Why returning a std::vector is still making a copy?

Question

I have a class that is going to create a pretty big array of data that I don't want to be copied around. For all considerations, it is immutable (read only) for anybody outside my class.

Here's a concept code that shows how I want to implement it:

class C {
public:
    C();
    std::vector<int> const& get_vector() { return m_vector; }
private:
    std::vector<int> m_vector;
};

C::C()
{
    m_vector.push_back(1);
    m_vector.push_back(2);
}

void DisplayVector(std::vector<int> const& new_v)
{
    for (int i = 0; i<new_v.size(); i++)
        std::cout << new_v[i] << std::endl;
}

int _tmain(int argc, _TCHAR* argv[])
{
    C myobj;
    std::vector<int> v = myobj.get_vector();
    v.push_back(3);

    DisplayVector(v);
}

When I step through this code, I see a given memory address for m_vector and the first element of its array (using the begin iterator).

When I return from get_vector, the vector "v" and its first element have a completely different memory address. v.push_back(3) doesn't have any problem modifying v (since it looks it's a copy)

When I call DisplayVector, then it works as I expected and new_v addresses are the same as main v.

What am I doing wrong?

Answer 1

You explicitly created a copy with

std::vector<int> v = myobj.get_vector();

which you can modify since v is a plain vector<int> . Here v got copy-constructed.
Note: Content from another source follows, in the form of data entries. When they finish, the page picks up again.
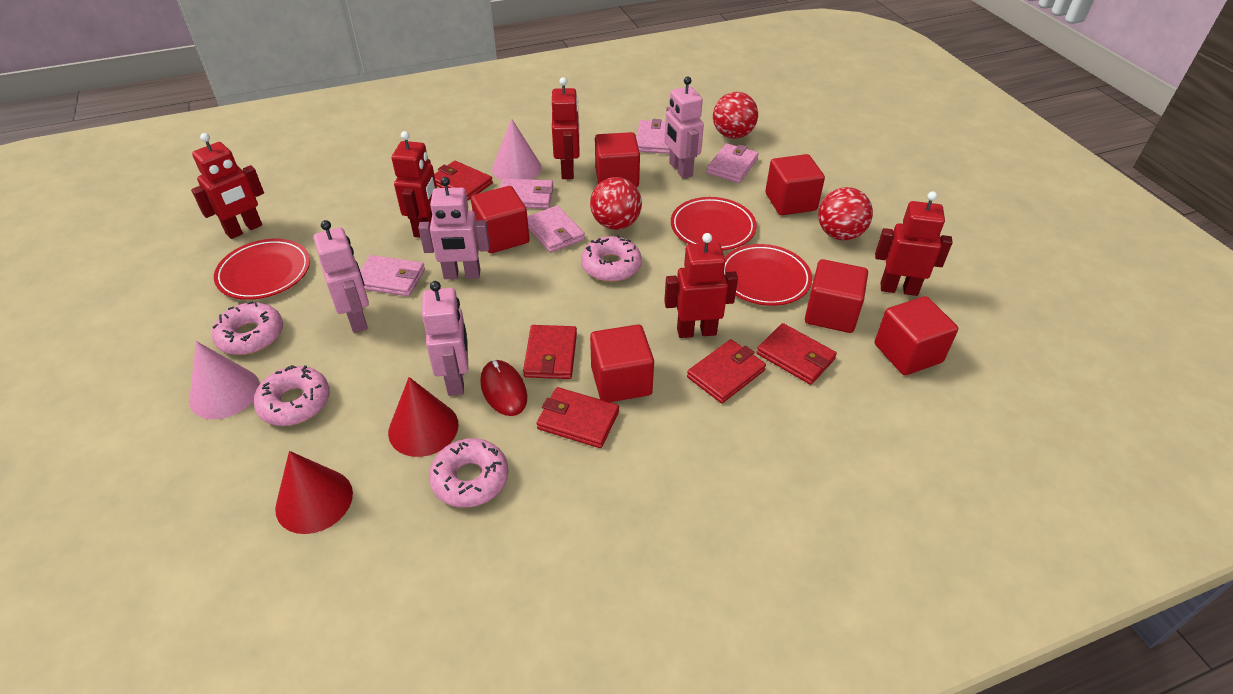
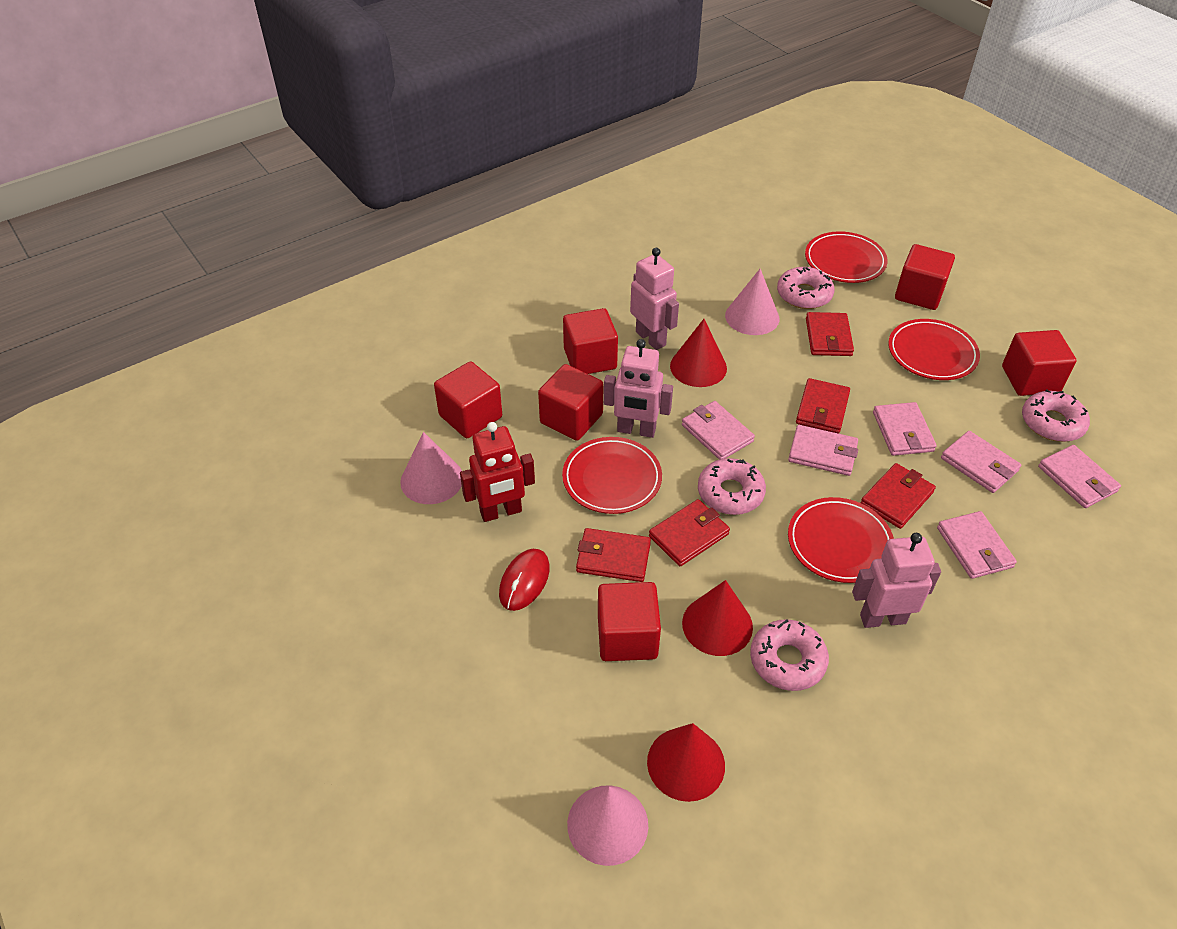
pink cone: 2 -> 3
pink robot: 4 -> 3
pink wallet: 5 -> 6
red ball: 3 -> 0
red cone: 2 -> 3
red plate: 3 -> 4
red robot: 5 -> 1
To instead bind a reference (which has to be const because of get_vector 's return type) use

const std::vector<int>& v = myobj.get_vector();

or just

const auto& v = myobj.get_vector();

Answer 2

int _tmain(int argc, _TCHAR* argv[])
{
    C myobj;
    std::vector<int> v = myobj.get_vector();

After executing this code, you have two vectors; the instance variable myobj.m_vector and v .